Return each line of the material that contains the string "Школа".

——————

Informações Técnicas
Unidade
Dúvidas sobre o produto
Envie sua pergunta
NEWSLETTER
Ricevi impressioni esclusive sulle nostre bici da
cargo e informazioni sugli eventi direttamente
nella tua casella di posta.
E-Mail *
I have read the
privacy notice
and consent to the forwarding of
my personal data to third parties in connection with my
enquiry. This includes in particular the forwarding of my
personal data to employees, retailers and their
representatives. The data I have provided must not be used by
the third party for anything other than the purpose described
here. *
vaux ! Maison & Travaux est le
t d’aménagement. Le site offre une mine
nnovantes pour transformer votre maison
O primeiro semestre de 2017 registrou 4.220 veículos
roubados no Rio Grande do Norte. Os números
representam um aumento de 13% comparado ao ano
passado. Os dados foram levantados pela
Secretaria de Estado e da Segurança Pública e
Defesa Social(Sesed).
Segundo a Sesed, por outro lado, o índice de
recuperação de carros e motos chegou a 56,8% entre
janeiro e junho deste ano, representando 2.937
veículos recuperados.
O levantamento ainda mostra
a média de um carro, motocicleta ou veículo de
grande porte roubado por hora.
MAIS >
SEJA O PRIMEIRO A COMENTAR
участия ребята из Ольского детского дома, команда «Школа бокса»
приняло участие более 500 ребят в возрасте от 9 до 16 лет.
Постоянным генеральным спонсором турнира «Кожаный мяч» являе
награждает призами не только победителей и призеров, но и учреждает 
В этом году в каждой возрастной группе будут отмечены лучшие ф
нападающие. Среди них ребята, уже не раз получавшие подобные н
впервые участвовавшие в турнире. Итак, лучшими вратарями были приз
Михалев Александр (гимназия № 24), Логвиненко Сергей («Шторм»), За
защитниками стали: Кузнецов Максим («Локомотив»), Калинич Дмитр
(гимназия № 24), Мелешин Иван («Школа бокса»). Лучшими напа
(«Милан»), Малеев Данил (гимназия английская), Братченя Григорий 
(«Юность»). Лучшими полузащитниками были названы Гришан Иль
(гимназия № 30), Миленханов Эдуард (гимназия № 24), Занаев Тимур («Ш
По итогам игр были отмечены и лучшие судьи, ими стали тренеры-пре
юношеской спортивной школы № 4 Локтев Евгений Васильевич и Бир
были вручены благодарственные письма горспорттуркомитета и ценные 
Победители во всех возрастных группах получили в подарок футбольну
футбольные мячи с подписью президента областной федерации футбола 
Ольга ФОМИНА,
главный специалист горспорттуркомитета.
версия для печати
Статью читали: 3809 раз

——————

» **Reply to the exercise**
участия ребята из Ольского детского дома, команда «Школа бокса»
(гимназия № 24), Мелешин Иван («Школа бокса»). Лучшими напа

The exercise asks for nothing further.